Keep me posted / Liza Beasley
Cassie and Sid Sunday, once as close as sisters could be, have drifted apart. Cassie's struggling as a stay-at-home mother to twin toddlers in Manhattan, while Sid lives an expat's life of leisure in far-off Singapore. It doesn't help that Sid spurns social media while Cassie is addicted to her iPhone. So when Sid suggests they reconnect the old-fashioned way - through real, handwritten letters - Cassie is on board. Intimate and honest, their correspondence becomes a kind of mutual confessional and renews their bond. But Cassie's made a big mistake - one that their relationship, not to mention their marriages, might not survive. Keep Me Posted is a fresh and funny debut about the struggles of keeping in touch, keeping it real and keeping it together.
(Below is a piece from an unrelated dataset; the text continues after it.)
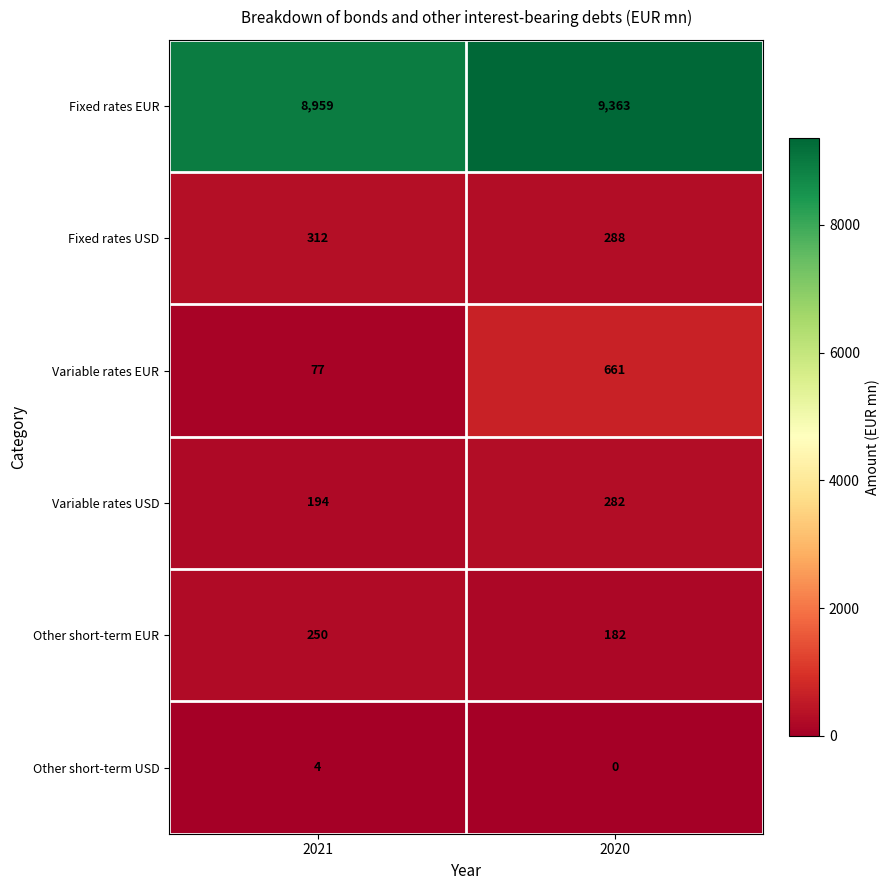

What is the sum of the Other short-term USD values at 2021 and 2020?

4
The memory artist / Katherine Brabon
Pasha Ivanov is a child of the Freeze, born in Moscow during Brezhnev’s repressive rule over the Soviet Union. As a small child, Pasha sat at the kitchen table night after night as his parents and their friends gathered to preserve the memory of terrifying Stalinist violence, and to expose the continued harassment of dissidents. When Gorbachev promises glasnost, openness, Pasha, an eager twenty-four year old, longs to create art and to carry on the work of those who came before him. He writes; falls in love. Yet that hope, too, fragments and by 1999 Pasha lives a solitary life in St Petersburg. Until a phone call in the middle of the night acts as a summons both to Moscow and to memory. Through recollections and observation, Pasha walks through the landscapes of history, from concrete tower suburbs, to a summerhouse during Russia’s white night summers, to haunting former prison camps in the Arctic north. Pasha’s search to find meaning leads him to assemble a fractured story of Russia’s traumatic past.